After the user is logged in for a while, the SVservice crashes and the Writable volume and the App Stacks detach. Same template, same servers same app stacks and writable volumes stay attached when using the 2.13.3 agent.
anyone else having this issue?
The issue ended up being that you can not have 2 different App Volumes managers connected to the same vCenter. I was migrating from 2.10 to 2.14 and when one environment would scan vCenter it would detach the App Stacks and Writable volumes managed by the other environment. I finished the migration of my App Stacks to the new environment and shut down the old AV managers and the issue went away.
I am seeing this exact behavior after upgrading to 2.14. We are not using writable volumes, but everything else is the same as your situation.
No, never seen this behavior and we have users that are logged in for days on end..
Does the Appvolumes log or the Event log say anything?
We went back and completely uninstalled and re-installed the AV Agent after having this problem a few times.

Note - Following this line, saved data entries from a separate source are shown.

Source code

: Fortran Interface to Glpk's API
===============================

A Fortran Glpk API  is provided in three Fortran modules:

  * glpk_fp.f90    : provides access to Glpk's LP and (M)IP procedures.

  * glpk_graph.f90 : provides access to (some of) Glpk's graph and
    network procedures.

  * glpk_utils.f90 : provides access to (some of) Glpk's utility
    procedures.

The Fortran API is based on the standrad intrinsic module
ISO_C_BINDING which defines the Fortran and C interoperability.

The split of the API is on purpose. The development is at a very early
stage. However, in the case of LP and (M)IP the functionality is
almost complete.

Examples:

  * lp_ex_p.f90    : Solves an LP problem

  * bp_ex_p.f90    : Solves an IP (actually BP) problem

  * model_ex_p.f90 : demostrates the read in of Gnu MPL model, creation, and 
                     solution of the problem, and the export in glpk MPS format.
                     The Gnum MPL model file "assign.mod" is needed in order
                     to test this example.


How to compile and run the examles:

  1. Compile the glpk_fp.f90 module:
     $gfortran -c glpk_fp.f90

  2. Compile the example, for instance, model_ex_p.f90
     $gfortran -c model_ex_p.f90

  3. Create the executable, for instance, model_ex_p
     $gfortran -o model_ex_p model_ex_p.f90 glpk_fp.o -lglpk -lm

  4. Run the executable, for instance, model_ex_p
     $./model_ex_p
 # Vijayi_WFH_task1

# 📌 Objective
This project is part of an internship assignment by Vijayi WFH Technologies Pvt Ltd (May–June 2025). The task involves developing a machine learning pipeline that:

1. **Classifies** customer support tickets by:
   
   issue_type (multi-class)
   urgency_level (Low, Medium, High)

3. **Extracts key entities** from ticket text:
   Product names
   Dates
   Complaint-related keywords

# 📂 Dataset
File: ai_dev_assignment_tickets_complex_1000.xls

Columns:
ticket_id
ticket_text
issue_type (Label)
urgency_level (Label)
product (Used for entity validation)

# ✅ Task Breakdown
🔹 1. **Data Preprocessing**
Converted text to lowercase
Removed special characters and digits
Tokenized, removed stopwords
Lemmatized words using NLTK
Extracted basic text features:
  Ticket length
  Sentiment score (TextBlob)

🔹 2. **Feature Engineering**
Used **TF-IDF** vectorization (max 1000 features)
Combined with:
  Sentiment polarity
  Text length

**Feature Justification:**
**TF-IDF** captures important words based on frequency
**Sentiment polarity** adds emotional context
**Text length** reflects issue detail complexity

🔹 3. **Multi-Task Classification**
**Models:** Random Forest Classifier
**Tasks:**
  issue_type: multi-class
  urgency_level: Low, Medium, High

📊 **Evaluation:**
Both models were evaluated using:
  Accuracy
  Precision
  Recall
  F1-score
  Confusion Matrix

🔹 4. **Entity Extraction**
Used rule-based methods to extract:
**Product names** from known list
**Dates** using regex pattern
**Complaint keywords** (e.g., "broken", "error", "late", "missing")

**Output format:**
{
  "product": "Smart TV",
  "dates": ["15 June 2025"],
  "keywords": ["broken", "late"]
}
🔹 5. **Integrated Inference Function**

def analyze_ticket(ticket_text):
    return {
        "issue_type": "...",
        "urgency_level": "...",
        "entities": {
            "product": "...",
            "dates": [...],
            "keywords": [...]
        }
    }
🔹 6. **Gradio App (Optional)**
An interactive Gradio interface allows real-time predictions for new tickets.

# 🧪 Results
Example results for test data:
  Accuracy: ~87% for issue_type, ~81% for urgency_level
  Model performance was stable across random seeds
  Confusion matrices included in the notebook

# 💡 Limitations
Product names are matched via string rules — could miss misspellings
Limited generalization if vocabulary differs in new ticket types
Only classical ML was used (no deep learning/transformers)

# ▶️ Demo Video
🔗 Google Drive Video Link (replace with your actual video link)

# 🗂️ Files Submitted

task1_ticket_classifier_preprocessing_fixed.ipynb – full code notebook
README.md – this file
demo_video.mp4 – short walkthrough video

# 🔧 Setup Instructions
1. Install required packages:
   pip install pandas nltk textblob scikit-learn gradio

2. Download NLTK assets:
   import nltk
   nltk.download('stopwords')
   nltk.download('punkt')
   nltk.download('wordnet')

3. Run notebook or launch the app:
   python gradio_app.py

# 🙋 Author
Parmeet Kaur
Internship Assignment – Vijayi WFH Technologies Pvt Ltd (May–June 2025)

We also turned off all the new A-Sync mounts and queues as well.
Not sure which one did it, but we have not had a problem since then. We plan to continue running with this as we saw no performance increase at all with A-Sync anyway.
To update on jlenag's post, the issue has returned and we have entered in a support case with VMware about it. More details to follow.
The issue ended up being that you can not have 2 different App Volumes managers connected to the same vCenter. I was migrating from 2.10 to 2.14 and when one environment would scan vCenter it would detach the App Stacks and Writable volumes managed by the other environment. I finished the migration of my App Stacks to the new environment and shut down the old AV managers and the issue went away.
Just curious - were you using a shared datastore path with these two different managers? Or, with the new manager, did you run an import pointing to the path that the old manager is using? I noticed that an "import" doesn't actually copy anything, even if you set a new path. It just creates links to the imported path.
I'm facing the same issue and I had it narrowed down to either being caused by sharing a datastore path, or sharing a vCenter. I really hope it isn't the shared vCenter issue, as you determined, because I don't like cutting over to new versions like that. Yesterday I did a manual copy of all my appstacks to a new folder and I'm testing that today. Fingers crossed.
Our setup has the same vcenter, same datastores, but different folders in the datastores.
We copied only the appstacks we wanted to use with the new managers to a new folder in the datastore and then imported them from there. We have still been seeing this issue intermittently, and are still waiting on support for a full explanation of what is going on.
Ah, that's disappointing to hear! But appreciated.
And for an additional data point, this actually started happening when I began a migration to 2.13.2 from 2.11, so it isn't exclusive to 2.14. On top of that, even when changing my test pools back to the snapshot with the 2.11 agent, appstacks are still disconnecting from them.
Just wanted to say that I haven't had any disconnects since I manually copied all of my appstacks to a new folder on the datastore. So right now my setup is working with a single vCenter, Appolumes manager 2.11 pointing to folder1, Appvolumes manager 2.14 pointing to folder2.
Sorry for the late reply. I had a similar set up as you jordanht I had a 2.11 manager pointing to /cloudvolumes/apps and 2.14 manager pointing to /cloudvolumes2/apps on the same vSAN datastore. I had copied the app stacks from one folder to the other and then imported them into the new AppVolumes manager before assigning them to the users.
The only thing that worked for me was to shutdown the old environment.
What support told me was that the AV manager scans vCenter and if it sees App Volumes that are attached that it thinks shouldn't be it detaches them.
Adam, can you share an SR# for when you contacted support on this issue?
Thanks, Jeremy
I sent it to you in a message.
When I asked why something like this wasn't documented my support engineer said that engineering told him that the config was neither supported or a best practice so they didn't think they needed to publish anything about it.